The data must be transcribed exactly, with no line missing.

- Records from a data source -

┏━━

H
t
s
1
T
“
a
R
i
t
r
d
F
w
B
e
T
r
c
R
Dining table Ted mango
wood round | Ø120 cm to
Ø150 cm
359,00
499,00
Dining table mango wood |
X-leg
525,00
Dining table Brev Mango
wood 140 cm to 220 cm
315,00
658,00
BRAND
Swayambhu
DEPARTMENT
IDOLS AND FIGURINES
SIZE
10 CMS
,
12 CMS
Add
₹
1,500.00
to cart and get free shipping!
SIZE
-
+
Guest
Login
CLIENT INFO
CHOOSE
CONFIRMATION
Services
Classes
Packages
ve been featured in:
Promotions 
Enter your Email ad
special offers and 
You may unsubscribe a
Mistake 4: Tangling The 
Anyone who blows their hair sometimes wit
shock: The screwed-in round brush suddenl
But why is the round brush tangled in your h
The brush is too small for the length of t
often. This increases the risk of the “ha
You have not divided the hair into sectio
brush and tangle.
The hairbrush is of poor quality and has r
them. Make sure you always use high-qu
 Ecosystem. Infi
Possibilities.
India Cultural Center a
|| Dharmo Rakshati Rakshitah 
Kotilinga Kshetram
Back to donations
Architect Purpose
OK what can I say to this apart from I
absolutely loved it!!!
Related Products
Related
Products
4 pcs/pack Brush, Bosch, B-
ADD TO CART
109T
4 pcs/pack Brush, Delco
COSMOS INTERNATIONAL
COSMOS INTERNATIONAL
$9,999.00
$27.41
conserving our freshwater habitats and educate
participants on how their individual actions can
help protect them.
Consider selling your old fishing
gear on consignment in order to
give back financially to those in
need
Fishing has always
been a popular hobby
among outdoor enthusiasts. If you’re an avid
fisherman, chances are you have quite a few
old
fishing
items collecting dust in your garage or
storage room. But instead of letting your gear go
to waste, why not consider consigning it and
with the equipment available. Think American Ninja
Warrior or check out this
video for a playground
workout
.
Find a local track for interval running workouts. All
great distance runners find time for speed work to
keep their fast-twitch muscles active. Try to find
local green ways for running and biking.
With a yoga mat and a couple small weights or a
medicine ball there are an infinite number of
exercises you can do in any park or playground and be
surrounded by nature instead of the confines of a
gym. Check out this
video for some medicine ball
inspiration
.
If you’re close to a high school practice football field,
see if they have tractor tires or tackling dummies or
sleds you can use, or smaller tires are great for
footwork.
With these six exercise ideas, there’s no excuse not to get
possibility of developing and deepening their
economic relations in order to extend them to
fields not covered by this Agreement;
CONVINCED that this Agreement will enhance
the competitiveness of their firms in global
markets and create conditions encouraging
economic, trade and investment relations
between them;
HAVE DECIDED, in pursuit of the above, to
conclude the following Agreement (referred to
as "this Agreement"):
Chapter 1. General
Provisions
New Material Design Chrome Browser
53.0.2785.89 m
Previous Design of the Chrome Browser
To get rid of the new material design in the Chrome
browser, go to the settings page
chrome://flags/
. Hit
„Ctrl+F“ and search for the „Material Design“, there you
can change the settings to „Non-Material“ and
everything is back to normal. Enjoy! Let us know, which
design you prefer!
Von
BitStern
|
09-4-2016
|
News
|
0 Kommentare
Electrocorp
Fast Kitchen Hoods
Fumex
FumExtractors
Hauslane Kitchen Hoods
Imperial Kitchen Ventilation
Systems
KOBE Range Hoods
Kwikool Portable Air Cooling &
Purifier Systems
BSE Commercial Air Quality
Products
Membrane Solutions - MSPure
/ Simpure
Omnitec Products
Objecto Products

┗━━

- Answer to this task -
H
t
s
1
T
“
a
R
i
t
r
d
F
w
B
e
T
r
c
R
Dining table Ted mango
wood round | Ø120 cm to
Ø150 cm
359,00
499,00
Dining table mango wood |
X-leg
525,00
Dining table Brev Mango
wood 140 cm to 220 cm
315,00
658,00
BRAND
Swayambhu
DEPARTMENT
IDOLS AND FIGURINES
SIZE
10 CMS
,
12 CMS
Add
₹
1,500.00
to cart and get free shipping!
SIZE
-
+
Guest
Login
CLIENT INFO
CHOOSE
CONFIRMATION
Services
Classes
Packages
ve been featured in:
Promotions 
Enter your Email ad
special offers and 
You may unsubscribe a
Mistake 4: Tangling The 
Anyone who blows their hair sometimes wit
shock: The screwed-in round brush suddenl
But why is the round brush tangled in your h
The brush is too small for the length of t
often. This increases the risk of the “ha
You have not divided the hair into sectio
brush and tangle.
The hairbrush is of poor quality and has r
them. Make sure you always use high-qu
 Ecosystem. Infi
Possibilities.
India Cultural Center a
|| Dharmo Rakshati Rakshitah 
Kotilinga Kshetram
Back to donations
Architect Purpose
OK what can I say to this apart from I
absolutely loved it!!!
Related Products
Related
Products
4 pcs/pack Brush, Bosch, B-
ADD TO CART
109T
4 pcs/pack Brush, Delco
COSMOS INTERNATIONAL
COSMOS INTERNATIONAL
$9,999.00
$27.41
conserving our freshwater habitats and educate
participants on how their individual actions can
help protect them.
Consider selling your old fishing
gear on consignment in order to
give back financially to those in
need
Fishing has always
been a popular hobby
among outdoor enthusiasts. If you’re an avid
fisherman, chances are you have quite a few
old
fishing
items collecting dust in your garage or
storage room. But instead of letting your gear go
to waste, why not consider consigning it and
with the equipment available. Think American Ninja
Warrior or check out this
video for a playground
workout
.
Find a local track for interval running workouts. All
great distance runners find time for speed work to
keep their fast-twitch muscles active. Try to find
local green ways for running and biking.
With a yoga mat and a couple small weights or a
medicine ball there are an infinite number of
exercises you can do in any park or playground and be
surrounded by nature instead of the confines of a
gym. Check out this
video for some medicine ball
inspiration
.
If you’re close to a high school practice football field,
see if they have tractor tires or tackling dummies or
sleds you can use, or smaller tires are great for
footwork.
With these six exercise ideas, there’s no excuse not to get
possibility of developing and deepening their
economic relations in order to extend them to
fields not covered by this Agreement;
CONVINCED that this Agreement will enhance
the competitiveness of their firms in global
markets and create conditions encouraging
economic, trade and investment relations
between them;
HAVE DECIDED, in pursuit of the above, to
conclude the following Agreement (referred to
as "this Agreement"):
Chapter 1. General
Provisions
New Material Design Chrome Browser
53.0.2785.89 m
Previous Design of the Chrome Browser
To get rid of the new material design in the Chrome
browser, go to the settings page
chrome://flags/
. Hit
„Ctrl+F“ and search for the „Material Design“, there you
can change the settings to „Non-Material“ and
everything is back to normal. Enjoy! Let us know, which
design you prefer!
Von
BitStern
|
09-4-2016
|
News
|
0 Kommentare
Electrocorp
Fast Kitchen Hoods
Fumex
FumExtractors
Hauslane Kitchen Hoods
Imperial Kitchen Ventilation
Systems
KOBE Range Hoods
Kwikool Portable Air Cooling &
Purifier Systems
BSE Commercial Air Quality
Products
Membrane Solutions - MSPure
/ Simpure
Omnitec Products
Objecto Products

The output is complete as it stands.